* [Selected excerpt]:
Gordon Ramsay, the only chef in London honored with three stars by the Guide Michelin, is not a monster. Ramsay, who is also the host of three uniquely adversarial in-your-face television shows ("Hell's Kitchen" in the United States; "The F Word" and "Ramsay's Kitchen Nightmares" in the United Kingdom), is not the most abusive person running a restaurant. And although a British undercover documentary once captured him in mid-torrent, profanities flowing in a diatribe directed at a young intern, earning Ramsay the title of one of the country's "most unbearable bosses," the people who work for him show a tenacious, irrational-seeming loyalty verging on love. But he does get angry, helplessly and uncontrollably angry--not an earthly anger but something darker--and has trouble knowing how to stop.

* [Goal]:
Please answer these questions using the Gordon Ramsay passage above.
1. Which guide honored Ramsay with three stars?
2. Which of his television shows is named as airing in the United States?
3. What title did a British undercover documentary earn him?

* [Dataset rows]:
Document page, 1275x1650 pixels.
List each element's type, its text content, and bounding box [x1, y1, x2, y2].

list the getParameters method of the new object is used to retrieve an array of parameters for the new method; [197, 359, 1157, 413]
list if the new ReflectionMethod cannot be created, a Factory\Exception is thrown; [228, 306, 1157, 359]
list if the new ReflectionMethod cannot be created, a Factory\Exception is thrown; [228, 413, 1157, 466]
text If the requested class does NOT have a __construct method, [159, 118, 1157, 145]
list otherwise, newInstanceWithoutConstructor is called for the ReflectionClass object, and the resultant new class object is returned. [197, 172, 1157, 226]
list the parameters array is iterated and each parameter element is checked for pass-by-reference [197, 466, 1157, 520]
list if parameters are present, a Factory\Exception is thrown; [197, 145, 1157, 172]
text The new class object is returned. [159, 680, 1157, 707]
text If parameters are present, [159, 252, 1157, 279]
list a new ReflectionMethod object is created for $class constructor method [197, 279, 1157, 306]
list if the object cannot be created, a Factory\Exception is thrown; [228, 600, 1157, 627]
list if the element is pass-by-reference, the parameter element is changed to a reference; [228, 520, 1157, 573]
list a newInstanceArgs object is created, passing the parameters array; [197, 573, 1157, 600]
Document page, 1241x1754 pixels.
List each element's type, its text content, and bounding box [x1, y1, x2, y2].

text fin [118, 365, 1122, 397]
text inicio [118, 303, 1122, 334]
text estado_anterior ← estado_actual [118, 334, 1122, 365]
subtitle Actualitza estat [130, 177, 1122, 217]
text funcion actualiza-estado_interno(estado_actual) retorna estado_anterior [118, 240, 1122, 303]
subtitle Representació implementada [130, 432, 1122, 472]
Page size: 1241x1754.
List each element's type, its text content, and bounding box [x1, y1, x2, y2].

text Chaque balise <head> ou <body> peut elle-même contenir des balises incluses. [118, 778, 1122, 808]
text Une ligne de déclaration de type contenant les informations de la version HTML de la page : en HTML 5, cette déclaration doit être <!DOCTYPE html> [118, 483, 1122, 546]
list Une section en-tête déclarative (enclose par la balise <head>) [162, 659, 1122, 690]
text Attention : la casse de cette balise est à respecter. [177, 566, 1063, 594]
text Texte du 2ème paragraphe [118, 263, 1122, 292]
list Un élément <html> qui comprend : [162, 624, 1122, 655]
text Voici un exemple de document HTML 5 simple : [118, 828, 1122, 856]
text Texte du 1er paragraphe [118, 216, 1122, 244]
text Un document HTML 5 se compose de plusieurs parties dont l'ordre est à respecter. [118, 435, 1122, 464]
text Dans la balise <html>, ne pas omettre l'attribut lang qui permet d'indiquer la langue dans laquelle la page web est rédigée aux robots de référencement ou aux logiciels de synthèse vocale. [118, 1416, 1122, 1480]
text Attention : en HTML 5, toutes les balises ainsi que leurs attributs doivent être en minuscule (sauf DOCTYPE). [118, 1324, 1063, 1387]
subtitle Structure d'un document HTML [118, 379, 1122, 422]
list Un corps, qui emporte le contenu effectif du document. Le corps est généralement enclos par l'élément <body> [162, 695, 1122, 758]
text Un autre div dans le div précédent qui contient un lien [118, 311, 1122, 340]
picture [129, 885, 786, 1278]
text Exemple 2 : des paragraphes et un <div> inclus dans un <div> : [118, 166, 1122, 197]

* [Expected output]:
1. The Guide Michelin.
2. "Hell's Kitchen."
3. One of the country's "most unbearable bosses."